Think about that for a moment. The chief scientist of the world's most important AI company was so fearful of his own CEO that he resorted to spy-like tactics just to have an honest conversation with his board.
A Master Manipulator or a Pragmatic Leader?
Let's be fair for a moment. Altman's supporters, and there are many, argue that these accusations are a rehash of old events, driven by people with agendas. They point to his undeniable success: raising hundreds of billions of dollars, brokering massive infrastructure deals, and steering OpenAI to the center of the global economy.
But even some of his defenders acknowledge an uncomfortable truth about his skill set. According to numerous engineers interviewed in a New Yorker investigation, Altman lacks deep technical expertise. He has been known to mix up basic machine learning terms, and his real gift isn't coding, it's persuasion.
One former OpenAI researcher described how Altman operates: "He sets up structures that, on paper, constrain him in the future. But then, when the future comes and it comes time to be constrained, he does away with whatever the structure was". Another insider called it "Jedi mind tricks".
And then there's the most explosive label of all: sociopath. A board member directly told investigators that Altman is "unconstrained by truth," possessing two rare traits: "a strong desire to please people, to be liked in any given interaction," and "almost a sociopathic lack of concern for the consequences that may come from deceiving someone".
A senior Microsoft executive, a partner, not a rival, put it even more starkly: "I think there's a small but real chance he's eventually remembered as a Bernie Madoff- or Sam Bankman-Fried-level scammer".
What This All Means for the Future of AI
The core of OpenAI's founding mission was radical: to ensure that artificial general intelligence benefits "all of humanity". The company was deliberately structured as a nonprofit with a board empowered to prioritize safety over profit, even over the company's survival.
But the trial has laid bare how completely that structure has been hollowed out. When the board tried to exercise its authority and fire Altman, he was reinstated within five days after threatening to "hollow out" the company and after hundreds of employees threatened to resign. The message was clear: the CEO, not the board, holds the real power.

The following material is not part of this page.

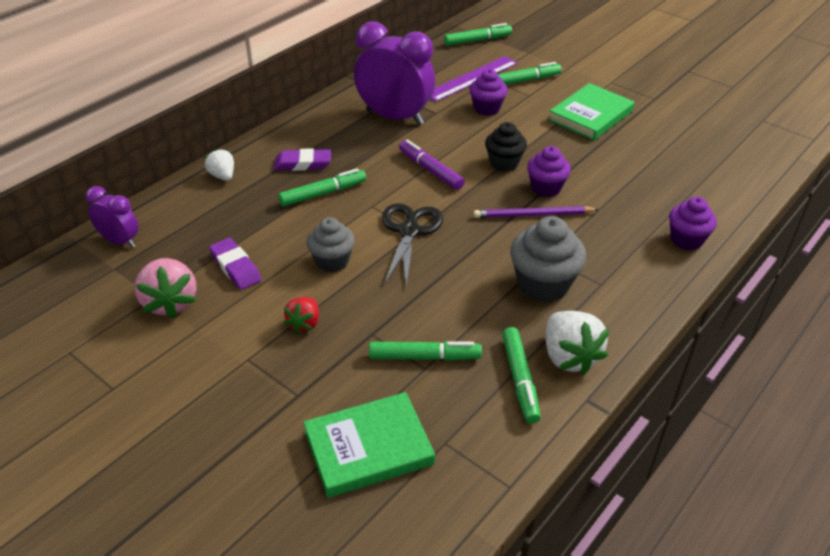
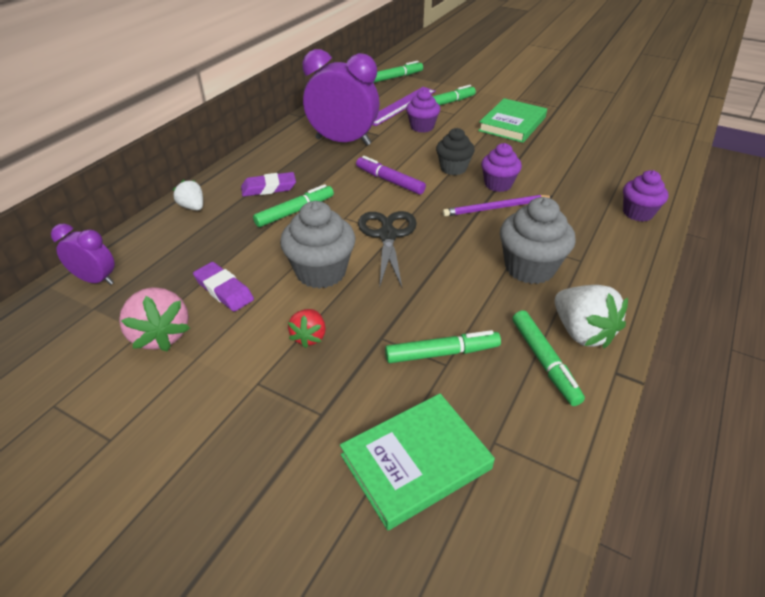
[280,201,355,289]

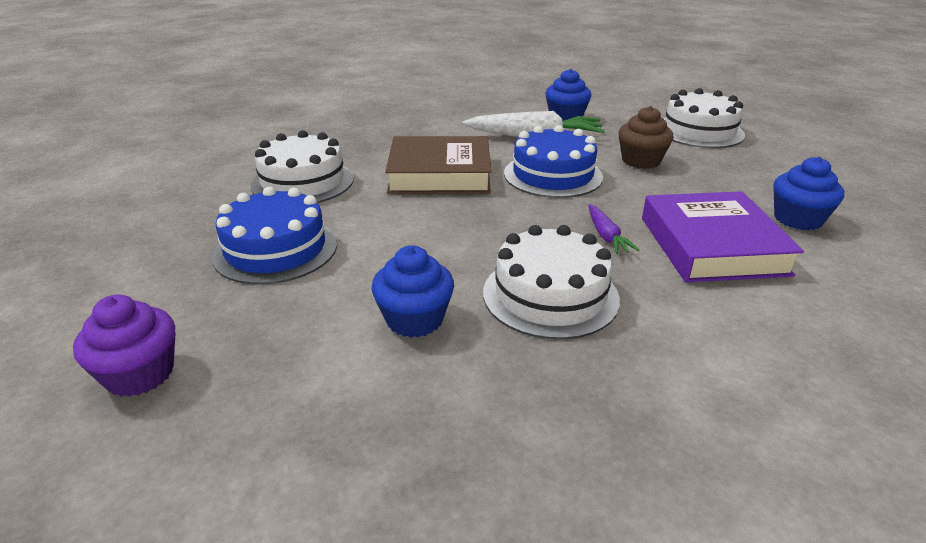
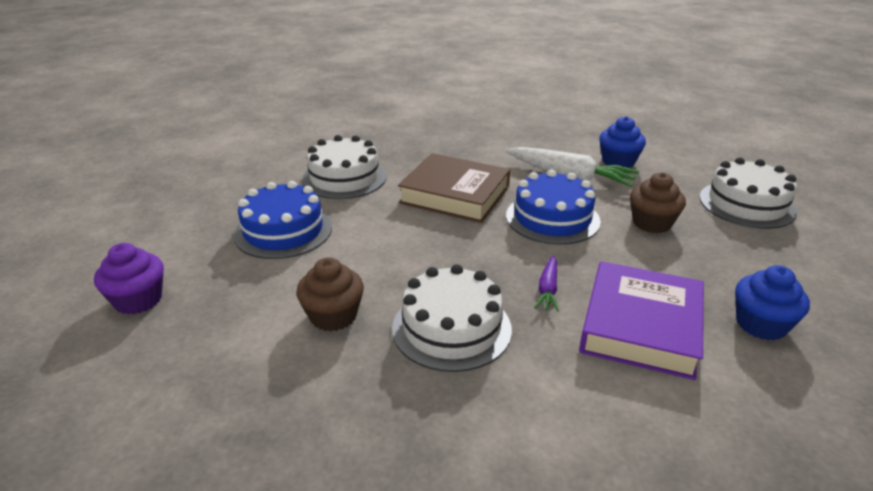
[296,258,364,332]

As former board member Helen Toner testified, the original mission was "deeply related" to safety. But as the company raced toward commercialization, "safety was not as prioritized". Rosie Campbell, a former safety researcher, testified that two safety teams were disbanded and that product launches sometimes bypassed proper review.
The question that now hangs over all of us is simple and deeply unsettling: if the people who know Sam Altman best say he cannot be trusted with the most powerful technology in human history, why is he still the one holding the keys?
The allegations against Sam Altman are not new. But the courtroom testimony from Mira Murati, Ilya Sutskever, and OpenAI's own board members has transformed whispered concerns into a matter of public record. For those of us watching from the outside, the trial offers a rare, unfiltered glimpse into the human dynamics behind the AI curtain. And what it reveals is that the greatest risk in artificial intelligence may not be the code, it may be the character of the person in charge.